Amsouth Bancorp of Birmingham bought a community bank in Rome, in the northwest corner of Georgia, in December 1993 and expanded to Calhoun and Oglethorpe last year. But Amsouth has clearly stated it has no plan to venture into Atlanta any time soon.

The most recent move by an Alabama bank into Atlanta came in March when Montgomery-based Colonial BancGroup bought a $198 million-asset thrift in Dunwoody, the affluent north Atlanta suburb that is also home to Enterprise.

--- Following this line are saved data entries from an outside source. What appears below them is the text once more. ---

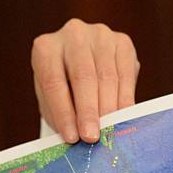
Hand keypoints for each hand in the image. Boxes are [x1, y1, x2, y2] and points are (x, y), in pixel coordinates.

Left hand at [32, 18, 139, 143]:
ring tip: (108, 131)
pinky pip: (126, 73)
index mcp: (45, 48)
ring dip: (108, 107)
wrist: (79, 62)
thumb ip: (61, 114)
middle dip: (88, 111)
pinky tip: (123, 116)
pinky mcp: (122, 42)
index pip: (54, 83)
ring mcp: (99, 35)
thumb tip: (77, 137)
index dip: (63, 112)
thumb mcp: (52, 100)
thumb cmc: (61, 87)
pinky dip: (125, 98)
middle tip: (91, 137)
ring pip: (107, 76)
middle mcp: (72, 34)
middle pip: (83, 76)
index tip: (71, 137)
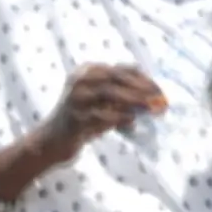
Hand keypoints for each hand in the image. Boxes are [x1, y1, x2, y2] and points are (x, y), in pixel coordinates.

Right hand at [35, 64, 166, 164]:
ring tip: (150, 109)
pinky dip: (118, 118)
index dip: (143, 79)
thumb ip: (122, 98)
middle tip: (160, 99)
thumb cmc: (82, 122)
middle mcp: (80, 80)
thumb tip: (153, 99)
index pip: (122, 70)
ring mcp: (74, 98)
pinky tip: (131, 123)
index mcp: (87, 72)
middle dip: (141, 88)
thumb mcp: (102, 104)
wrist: (52, 141)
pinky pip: (100, 115)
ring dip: (133, 100)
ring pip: (109, 93)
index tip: (160, 90)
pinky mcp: (73, 118)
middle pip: (116, 78)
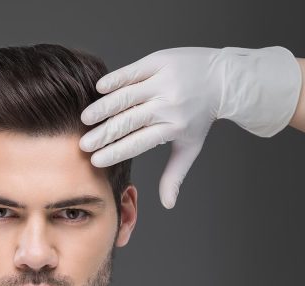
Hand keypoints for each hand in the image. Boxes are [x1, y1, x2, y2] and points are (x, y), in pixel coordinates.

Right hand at [79, 47, 300, 208]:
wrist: (222, 79)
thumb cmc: (200, 117)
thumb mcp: (190, 147)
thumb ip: (175, 174)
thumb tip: (168, 204)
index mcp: (173, 128)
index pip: (138, 143)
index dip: (115, 152)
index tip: (95, 160)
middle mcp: (168, 105)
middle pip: (129, 122)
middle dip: (103, 135)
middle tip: (83, 144)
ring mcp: (164, 82)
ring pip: (127, 97)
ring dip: (104, 108)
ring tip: (85, 119)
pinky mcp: (159, 62)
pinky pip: (133, 72)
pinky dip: (115, 80)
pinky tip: (99, 89)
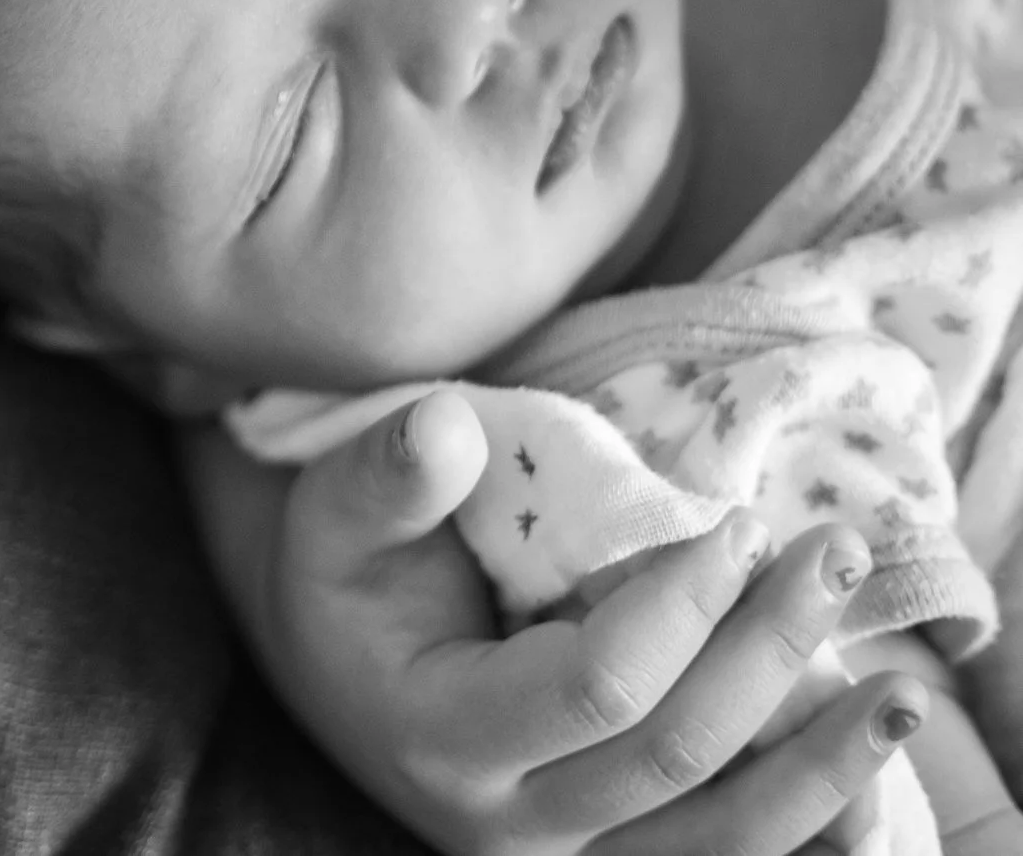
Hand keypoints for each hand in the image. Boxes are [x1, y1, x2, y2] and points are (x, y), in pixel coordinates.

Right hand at [188, 390, 929, 854]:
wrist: (334, 667)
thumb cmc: (345, 574)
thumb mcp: (338, 511)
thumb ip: (387, 472)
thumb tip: (444, 423)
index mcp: (438, 734)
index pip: (593, 690)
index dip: (680, 611)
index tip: (732, 525)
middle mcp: (504, 822)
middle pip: (674, 758)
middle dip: (768, 654)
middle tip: (829, 554)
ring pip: (720, 842)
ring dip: (821, 768)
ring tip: (904, 693)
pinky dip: (807, 829)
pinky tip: (867, 778)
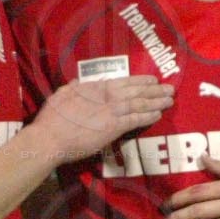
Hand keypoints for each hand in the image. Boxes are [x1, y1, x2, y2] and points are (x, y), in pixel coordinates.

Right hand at [33, 75, 173, 164]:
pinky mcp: (114, 126)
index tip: (151, 80)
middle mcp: (106, 96)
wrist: (50, 138)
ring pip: (139, 103)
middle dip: (154, 89)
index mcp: (94, 87)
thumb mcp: (61, 94)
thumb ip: (73, 88)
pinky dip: (148, 116)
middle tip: (169, 88)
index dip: (139, 81)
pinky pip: (136, 119)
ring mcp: (111, 110)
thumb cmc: (52, 119)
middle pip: (136, 90)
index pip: (122, 82)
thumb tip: (79, 82)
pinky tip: (158, 115)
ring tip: (169, 100)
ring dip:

Except for Amsouth, which wanted to stay close to its existing markets in Tennessee and Alabama, the Alabama banks were lured into Georgia by Atlanta's soaring growth rate.

"If you want to expand your business, you need to be in a growth market, and if you look around the Southeast, Atlanta is hard to beat," said Thomas H. Coley, chairman of SouthTrust of Georgia.

By getting in early and embarking upon an aggressive acquisition program, SouthTrust has been able to build a sizable presence in Atlanta. It now operates 80 branches in the metropolitan area.

But that kind of expansion is out of reach for Regions or Colonial due to the lack of sizable targets. The largest community bank left around Atlanta is Decatur-based Fidelity National, which has $441 million of assets. The others are much smaller.

But Regions doesn't mind, since it intends to build a retail and small- business-oriented community bank in suburban Atlanta, rather than a metrowide branch network, according to executive vice president and comptroller Robert P. Houston.

"We don't have any ambition to go to downtown Atlanta and compete in the commercial business with the big Atlanta banks," Mr. Houston said.

Morgan Keegan analyst John Moore said the $13.5 billion-asset Regions has employed a community banking strategy in other states to earn high margins while avoiding the cutthroat competition endured by larger banks in the credit card and commercial lending markets.

"Over the next few years, you're going to see the banks that are not in the superregional category find more and more niches where they can go in and compete well and have less competition," said Mr. Moore, who is based in Memphis.